Architecture
Architecture
The architecture consists of 3 parts:
- processing pipeline: for the video and audio files to derive transcripts translations and additional metadata
flowchart LR
A[Media: Video/Audio] --Processing--> B(Transcript/Translation)
C[Additional Sources] --Webscraping--> D(Additional Metadata)
B --> E[(Objectstore S3)]
D --> E
- loading results into secondary databases: the processed data is loaded into structured databases to improve findability
flowchart LR
S[(Object Store S3)] --load--> E{SRT Parser}
E --metadata--> B[(Structured Metadata MongoDB)]

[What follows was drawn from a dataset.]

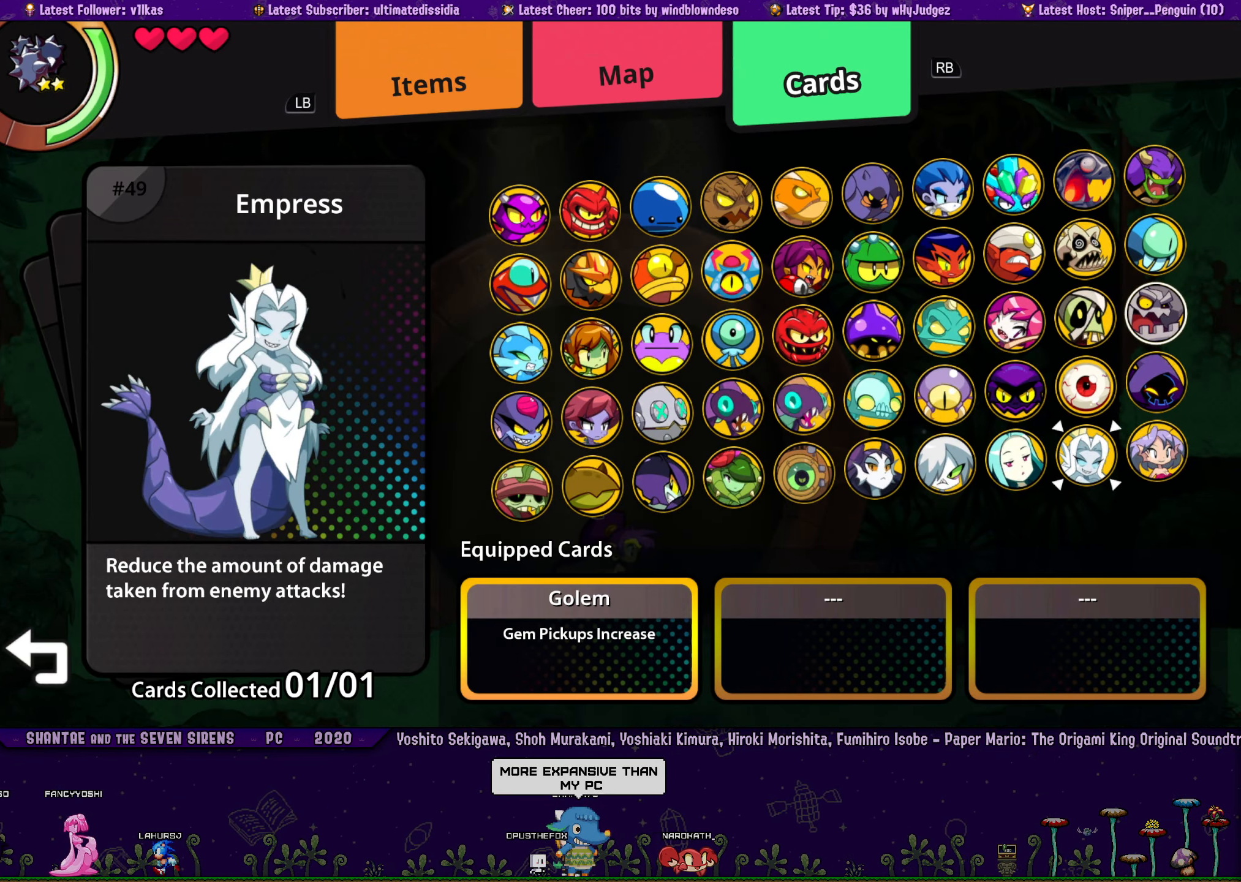
{"buttons": ["DPAD_UP"], "left_stick": "center", "button_events": [[50, "DPAD_LEFT", "up"], [116, "DPAD_LEFT", "down"], [200, "DPAD_LEFT", "up"], [383, "CROSS", "down"], [466, "CROSS", "up"], [466, "DPAD_UP", "down"]]}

E --segments--> C[(Search Engine Solr)]
- serving and enriching metadata via a WebUI: the Webui allows to search in the debates and to annotate and correct the speaker statements
flowchart LR
subgraph Backend[Debates Backend]
M{Debates API}
C[(Search Engine Solr)]
S[(Object Store S3)]
B[(Structured Metadata MongoDB)]
end
subgraph UI[Debates GUI]
F(GUI Searchpage)
E(GUI Videoplayer)
end
M -- serve --> F
M -- serve --> E
C -- load --> M
B -- load --> M
S -- signed urls --> M
E -- correct --> M
style UI fill:white
style Backend fill:white